Are you a cyberchondriac/hypochondriac?
Answer the following questions as honestly as you can and it will give you a clear indication of whether you are just health-conscious, or whether you have crossed the threshold into the world of cyberchondria:

  1. Do you worry about your health more than most people do? Yes/No
  2. If you've been ill and someone tells you you're looking better, do you feel annoyed? Yes/No
  3. Are you bothered by many aches and pains? Yes/No
  4. Do you spend an inordinate amount of time on the internet or in the library trying to find out more about your symptoms?

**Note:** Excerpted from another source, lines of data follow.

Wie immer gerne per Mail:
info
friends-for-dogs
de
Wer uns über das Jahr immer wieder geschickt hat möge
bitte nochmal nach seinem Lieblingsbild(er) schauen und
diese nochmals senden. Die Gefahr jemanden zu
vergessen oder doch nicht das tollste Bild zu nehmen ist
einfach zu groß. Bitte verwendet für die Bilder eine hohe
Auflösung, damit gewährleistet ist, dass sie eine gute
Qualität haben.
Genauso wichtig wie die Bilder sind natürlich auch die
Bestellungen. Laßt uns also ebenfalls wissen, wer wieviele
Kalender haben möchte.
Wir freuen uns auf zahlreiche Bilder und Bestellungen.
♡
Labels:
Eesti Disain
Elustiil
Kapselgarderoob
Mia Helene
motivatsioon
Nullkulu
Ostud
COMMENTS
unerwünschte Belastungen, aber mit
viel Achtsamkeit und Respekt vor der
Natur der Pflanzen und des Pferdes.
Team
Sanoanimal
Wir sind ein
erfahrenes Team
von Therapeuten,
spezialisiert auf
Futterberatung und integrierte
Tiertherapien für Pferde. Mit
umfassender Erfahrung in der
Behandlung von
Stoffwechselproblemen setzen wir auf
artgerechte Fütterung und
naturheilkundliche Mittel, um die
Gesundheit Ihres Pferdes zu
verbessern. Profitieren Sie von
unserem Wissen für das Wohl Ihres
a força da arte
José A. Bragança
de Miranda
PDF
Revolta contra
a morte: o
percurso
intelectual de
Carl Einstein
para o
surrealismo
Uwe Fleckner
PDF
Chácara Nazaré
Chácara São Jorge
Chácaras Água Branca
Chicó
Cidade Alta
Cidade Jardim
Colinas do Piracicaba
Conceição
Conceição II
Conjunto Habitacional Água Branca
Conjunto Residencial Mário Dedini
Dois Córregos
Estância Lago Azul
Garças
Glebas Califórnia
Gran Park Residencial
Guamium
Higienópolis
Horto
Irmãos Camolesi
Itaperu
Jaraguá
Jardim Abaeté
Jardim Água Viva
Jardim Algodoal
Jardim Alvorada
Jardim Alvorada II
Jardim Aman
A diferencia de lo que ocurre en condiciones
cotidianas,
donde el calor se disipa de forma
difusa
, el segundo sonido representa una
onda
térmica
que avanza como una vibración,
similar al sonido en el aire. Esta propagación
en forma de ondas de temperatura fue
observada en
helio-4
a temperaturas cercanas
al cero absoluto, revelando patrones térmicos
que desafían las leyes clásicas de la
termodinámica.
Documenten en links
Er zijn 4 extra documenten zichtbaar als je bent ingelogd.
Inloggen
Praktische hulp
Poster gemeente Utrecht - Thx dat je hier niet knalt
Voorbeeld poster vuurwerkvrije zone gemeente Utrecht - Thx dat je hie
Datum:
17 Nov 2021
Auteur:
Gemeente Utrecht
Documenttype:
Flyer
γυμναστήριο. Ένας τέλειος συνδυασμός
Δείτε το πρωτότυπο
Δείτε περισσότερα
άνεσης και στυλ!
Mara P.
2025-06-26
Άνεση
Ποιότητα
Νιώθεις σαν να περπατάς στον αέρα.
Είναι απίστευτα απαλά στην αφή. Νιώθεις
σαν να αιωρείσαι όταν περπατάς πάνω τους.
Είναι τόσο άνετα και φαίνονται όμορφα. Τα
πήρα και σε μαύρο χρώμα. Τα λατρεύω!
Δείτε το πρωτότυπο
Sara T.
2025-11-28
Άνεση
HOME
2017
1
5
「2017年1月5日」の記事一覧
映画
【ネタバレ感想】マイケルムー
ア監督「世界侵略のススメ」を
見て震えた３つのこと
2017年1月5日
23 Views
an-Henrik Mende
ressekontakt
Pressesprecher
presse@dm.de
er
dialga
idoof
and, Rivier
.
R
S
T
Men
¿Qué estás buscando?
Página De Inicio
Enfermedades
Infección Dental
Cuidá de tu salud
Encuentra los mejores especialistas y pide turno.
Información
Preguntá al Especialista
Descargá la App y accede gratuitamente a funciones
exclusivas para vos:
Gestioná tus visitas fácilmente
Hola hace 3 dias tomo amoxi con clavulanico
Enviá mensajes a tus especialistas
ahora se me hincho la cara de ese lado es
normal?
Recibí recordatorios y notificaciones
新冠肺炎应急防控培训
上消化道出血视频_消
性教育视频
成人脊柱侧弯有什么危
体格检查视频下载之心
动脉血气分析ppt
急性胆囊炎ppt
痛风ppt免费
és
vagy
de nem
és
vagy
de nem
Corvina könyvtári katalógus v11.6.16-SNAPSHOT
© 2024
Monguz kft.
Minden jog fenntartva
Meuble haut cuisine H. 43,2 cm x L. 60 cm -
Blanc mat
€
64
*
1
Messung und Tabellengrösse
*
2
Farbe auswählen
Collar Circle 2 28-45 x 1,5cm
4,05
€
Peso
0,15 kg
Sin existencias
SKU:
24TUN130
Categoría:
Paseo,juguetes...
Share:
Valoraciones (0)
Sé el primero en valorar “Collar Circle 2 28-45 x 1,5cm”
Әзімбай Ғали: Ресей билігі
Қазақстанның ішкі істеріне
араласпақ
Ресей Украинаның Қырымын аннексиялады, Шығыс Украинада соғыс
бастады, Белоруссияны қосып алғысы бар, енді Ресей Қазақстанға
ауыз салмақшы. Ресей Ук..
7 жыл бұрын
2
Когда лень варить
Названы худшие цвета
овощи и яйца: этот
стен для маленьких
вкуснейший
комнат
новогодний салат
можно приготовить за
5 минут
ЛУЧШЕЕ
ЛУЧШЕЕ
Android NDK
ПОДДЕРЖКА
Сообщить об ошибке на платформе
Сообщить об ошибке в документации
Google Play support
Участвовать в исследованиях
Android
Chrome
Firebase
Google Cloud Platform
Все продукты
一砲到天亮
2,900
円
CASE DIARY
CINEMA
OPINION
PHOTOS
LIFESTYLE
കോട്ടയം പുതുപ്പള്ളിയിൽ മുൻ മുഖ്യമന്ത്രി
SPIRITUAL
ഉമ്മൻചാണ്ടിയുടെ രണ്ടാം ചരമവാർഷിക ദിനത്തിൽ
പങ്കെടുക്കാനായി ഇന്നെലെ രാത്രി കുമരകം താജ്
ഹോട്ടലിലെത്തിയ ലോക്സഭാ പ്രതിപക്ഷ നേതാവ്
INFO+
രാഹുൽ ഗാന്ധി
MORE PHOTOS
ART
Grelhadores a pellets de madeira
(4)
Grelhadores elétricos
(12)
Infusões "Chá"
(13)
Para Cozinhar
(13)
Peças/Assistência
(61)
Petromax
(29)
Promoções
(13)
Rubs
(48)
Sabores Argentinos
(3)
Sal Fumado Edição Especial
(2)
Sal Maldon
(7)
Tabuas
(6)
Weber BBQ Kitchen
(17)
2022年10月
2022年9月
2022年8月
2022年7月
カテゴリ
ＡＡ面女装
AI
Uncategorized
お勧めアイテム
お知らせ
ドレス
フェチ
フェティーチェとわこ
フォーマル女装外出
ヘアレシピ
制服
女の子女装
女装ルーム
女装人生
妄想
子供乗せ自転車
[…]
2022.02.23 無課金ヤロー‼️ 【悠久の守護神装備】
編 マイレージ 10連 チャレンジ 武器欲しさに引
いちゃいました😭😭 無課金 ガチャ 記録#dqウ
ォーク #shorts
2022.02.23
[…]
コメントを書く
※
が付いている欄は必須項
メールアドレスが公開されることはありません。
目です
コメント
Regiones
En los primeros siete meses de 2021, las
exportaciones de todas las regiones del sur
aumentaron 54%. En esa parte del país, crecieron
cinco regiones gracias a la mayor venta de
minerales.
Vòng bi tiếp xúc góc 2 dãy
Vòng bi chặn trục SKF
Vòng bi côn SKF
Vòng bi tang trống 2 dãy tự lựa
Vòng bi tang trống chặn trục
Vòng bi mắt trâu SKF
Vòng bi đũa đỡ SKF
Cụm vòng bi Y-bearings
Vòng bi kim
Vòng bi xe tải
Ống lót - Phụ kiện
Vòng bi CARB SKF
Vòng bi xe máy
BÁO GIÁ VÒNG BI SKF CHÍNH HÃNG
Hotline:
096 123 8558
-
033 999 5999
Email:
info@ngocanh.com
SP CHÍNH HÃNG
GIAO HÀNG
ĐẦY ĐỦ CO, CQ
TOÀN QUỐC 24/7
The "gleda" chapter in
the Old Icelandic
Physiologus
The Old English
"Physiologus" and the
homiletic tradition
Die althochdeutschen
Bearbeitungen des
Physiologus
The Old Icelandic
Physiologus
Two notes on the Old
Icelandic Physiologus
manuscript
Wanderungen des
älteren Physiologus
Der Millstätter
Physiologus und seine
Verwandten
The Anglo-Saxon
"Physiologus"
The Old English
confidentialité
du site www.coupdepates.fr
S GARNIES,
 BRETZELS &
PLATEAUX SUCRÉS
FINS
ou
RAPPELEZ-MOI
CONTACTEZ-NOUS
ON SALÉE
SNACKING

Yes/No
  5. Do your family members get visibly irritated by your complaints about your health? Yes/No
  6. Do you think there is something seriously wrong with your body? Yes/No
  7. Do you spend most of your time thinking about yourself and your health, rather than other people or things? Yes/No
  8. Do you feel that other people are not paying enough attention to your illnesses? Yes/No
  9. Do you think the doctor is lying when he/she tells you there is nothing wrong with you? Yes/No
  10. If you hear about a disease, are you afraid of getting it? Yes/No
  11. Do you worry often that you may have a serious illness? Yes/No
  12. Do you have many different types of symptoms? Yes/No

If you have answered yes to three or more of these questions, you could be a hypochondriac. Ask your family what they think, and consider making an appointment to see a therapist to deal with your anxiety levels.